Former President John Dramani Mahama has bemoaned the inability of graduates to find jobs in their native African countries even though the Gross Domestic Product (GDP) of the continent keeps rising.
Mr Mahama, who is seeking to unseat President Nana Akufo-Addo in 2020, told a gathering at a seminar on the theme: “Democracy & Elections in Contemporary Africa” at the Saïd Business School, Oxford University, UK, on Friday, 10 May 2019, that: “Africa has a burgeoning population; economic growth is not translating into jobs as fast as it is necessary to keep up with population growth”.
He said it is estimated that about 12 million graduates are churned out yearly from tertiary institutions in Africa and yet “less than 5 million sustainable job places are available for them each year”.

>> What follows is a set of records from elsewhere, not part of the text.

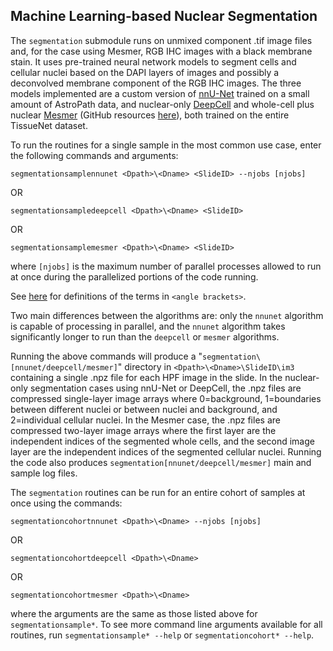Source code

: ## Machine Learning-based Nuclear Segmentation

The `segmentation` submodule runs on unmixed component .tif image files and, for the case using Mesmer, RGB IHC images with a black membrane stain. It uses pre-trained neural network models to segment cells and cellular nuclei based on the DAPI layers of images and possibly a deconvolved membrane component of the RGB IHC images. The three models implemented are a custom version of [nnU-Net](https://github.com/MIC-DKFZ/nnUNet) trained on a small amount of AstroPath data, and nuclear-only [DeepCell](https://deepcell.com/) and whole-cell plus nuclear [Mesmer](https://www.nature.com/articles/s41587-021-01094-0) (GitHub resources [here](https://github.com/vanvalenlab/intro-to-deepcell)), both trained on the entire TissueNet dataset.

To run the routines for a single sample in the most common use case, enter the following commands and arguments:

`segmentationsamplennunet <Dpath>\<Dname> <SlideID> --njobs [njobs]`

OR

`segmentationsampledeepcell <Dpath>\<Dname> <SlideID>`

OR

`segmentationsamplemesmer <Dpath>\<Dname> <SlideID>`

where `[njobs]` is the maximum number of parallel processes allowed to run at once during the parallelized portions of the code running. 

See [here](../../scans/docs/Definitions.md#43-definitions) for definitions of the terms in `<angle brackets>`.

Two main differences between the algorithms are: only the `nnunet` algorithm is capable of processing in parallel, and the `nnunet` algorithm takes significantly longer to run than the `deepcell` or `mesmer` algorithms.

Running the above commands will produce a "`segmentation\[nnunet/deepcell/mesmer]`" directory in `<Dpath>\<Dname>\SlideID\im3` containing a single .npz file for each HPF image in the slide. In the nuclear-only segmentation cases using nnU-Net or DeepCell, the .npz files are compressed single-layer image arrays where 0=background, 1=boundaries between different nuclei or between nuclei and background, and 2=individual cellular nuclei. In the Mesmer case, the .npz files are compressed two-layer image arrays where the first layer are the independent indices of the segmented whole cells, and the second image layer are the independent indices of the segmented cellular nuclei. Running the code also produces `segmentation[nnunet/deepcell/mesmer]` main and sample log files.

The `segmentation` routines can be run for an entire cohort of samples at once using the commands:

`segmentationcohortnnunet <Dpath>\<Dname> --njobs [njobs]`

OR

`segmentationcohortdeepcell <Dpath>\<Dname>`

OR

`segmentationcohortmesmer <Dpath>\<Dname>`

where the arguments are the same as those listed above for `segmentationsample*`. To see more command line arguments available for all routines, run `segmentationsample* --help` or `segmentationcohort* --help`.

He indicated that despite the significant achievements chalked by the continent, “African democracy is still fragile and faces many challenges. The dividends of democracy are still not immediately tangible to the African population”.
He cited major inequalities and unfair enjoyment of the fruits of economic growth by different classes in African countries.
“Many vulnerable groups are losing out while the affluent of the growing prosperous classes is being flaunted in their faces,” he said.
He was of the view that the result is the questioning of the need for citizens to exercise their democratic right during elections “when they feel no tangible improvements in their lives”.
He was worried that social safety nets have not been effective to bridge the gap between the poor and the rich, leading to democracy fatigue.
For him, democracy should move beyond elections of different groups into governance positions and should be about improvement in people’s lives, access to social services, jobs and employment, social justice, fight against corruption and establishment of strong institutions.